Fitch, böyle bir durumda hükümetin müdahale etmesi riskinin artacağını aktardı.
Fitch’e göre Türkiye bankacılık sektörünün 90 milyar dolar değerindeki likiditesi kısa vadeli piyasa koşullarını karşılamak için yeterli.
Ancak piyasadaki herhangi bir olumsuz durumun yaşanması takdirinde bu tablo değişebilir.
Kurumun tahminlerine göre bankacılık sektörünün yabancı para kaynaklarının yaklaşık yarısı, zorunlu karşılık yükümlülükleri gereğince Merkez Bankası bünyesinde yer alıyor.
Sektörün döviz kaynaklarının yüzde 25’inin ise teminatsız Türk eurobondlarından oluştuğu hesaplanıyor.
Fitch’e göre piyasalarda stres yaratacak bir durumun oluşması takdirinde bankaların bu likiditeyi kullanması zor; bu da Merkez Bankası’ndan kaynaklarını hızlıca temin edemeyecekleri olasılığından kaynaklanıyor.
Aynı zamanda piyasadaki oynaklığın arttığı durumlarda Türkiye devletinin ihraç ettiği eurobondların da hızlıca likiditeye dönüştürülemeyeceği vurgulanıyor.
Kısa vadeli borç halen yüksek
Fitch, bankaların dış borcunun ilk altı ay sonunda 125 milyar dolara düştüğünü, ancak kısa vadeli borcun 83 milyar dolar ile yüksek kalmaya devam ettiğini belirtti.

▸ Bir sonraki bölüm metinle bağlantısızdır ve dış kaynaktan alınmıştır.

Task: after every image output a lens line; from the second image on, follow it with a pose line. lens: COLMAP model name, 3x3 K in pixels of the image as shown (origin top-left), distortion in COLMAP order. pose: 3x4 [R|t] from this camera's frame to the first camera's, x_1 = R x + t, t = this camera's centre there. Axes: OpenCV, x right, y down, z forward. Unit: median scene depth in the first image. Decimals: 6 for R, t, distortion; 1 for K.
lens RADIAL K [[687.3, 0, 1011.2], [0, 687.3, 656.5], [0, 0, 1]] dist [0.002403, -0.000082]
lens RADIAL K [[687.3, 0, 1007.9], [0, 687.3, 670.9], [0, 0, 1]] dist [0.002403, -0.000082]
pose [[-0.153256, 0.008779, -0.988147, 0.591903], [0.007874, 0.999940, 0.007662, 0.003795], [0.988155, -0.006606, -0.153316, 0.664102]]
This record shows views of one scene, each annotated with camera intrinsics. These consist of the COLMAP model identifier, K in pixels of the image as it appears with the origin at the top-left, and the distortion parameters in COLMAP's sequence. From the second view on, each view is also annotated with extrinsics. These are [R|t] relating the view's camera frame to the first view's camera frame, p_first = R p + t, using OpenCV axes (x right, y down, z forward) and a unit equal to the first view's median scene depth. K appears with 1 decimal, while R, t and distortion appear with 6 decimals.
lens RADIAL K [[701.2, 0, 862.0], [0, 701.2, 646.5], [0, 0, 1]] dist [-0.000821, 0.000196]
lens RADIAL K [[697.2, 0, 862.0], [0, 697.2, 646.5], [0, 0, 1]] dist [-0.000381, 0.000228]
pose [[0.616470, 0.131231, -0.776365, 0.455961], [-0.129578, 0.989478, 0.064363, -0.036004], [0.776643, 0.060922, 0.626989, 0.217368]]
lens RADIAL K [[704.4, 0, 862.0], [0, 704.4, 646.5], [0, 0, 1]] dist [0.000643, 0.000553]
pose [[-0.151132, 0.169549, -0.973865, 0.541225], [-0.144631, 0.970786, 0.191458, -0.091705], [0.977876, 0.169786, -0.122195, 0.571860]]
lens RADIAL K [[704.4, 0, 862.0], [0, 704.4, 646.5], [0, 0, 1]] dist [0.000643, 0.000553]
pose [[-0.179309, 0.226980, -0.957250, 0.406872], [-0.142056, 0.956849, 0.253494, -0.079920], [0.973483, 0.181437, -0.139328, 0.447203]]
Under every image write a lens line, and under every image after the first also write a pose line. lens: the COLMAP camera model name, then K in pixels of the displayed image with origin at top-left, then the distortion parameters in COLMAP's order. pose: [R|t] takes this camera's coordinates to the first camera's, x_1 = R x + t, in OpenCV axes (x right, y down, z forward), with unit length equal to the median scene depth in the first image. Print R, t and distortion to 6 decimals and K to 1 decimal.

Kurum, 2023’te sektörün dış borcunun düşmeye devam edeceğini ve kısa vadeli borca doğru bir kayış olacağı tahmininde bulunurken buna gerekçe olarak riskten kaçınma eğilimini gösterdi.
Fitch, Temmuz ayında yaptığı açıklamasında Türkiye'nin kredi notunu B+'dan B'ye indirerek görünümünü "negatif" olarak teyit etmişti.
Fitch, aldığı bu karara yükselen enflasyonu ve ekonomiyle ilgili endişeleri gerekçe olarak gösterdi.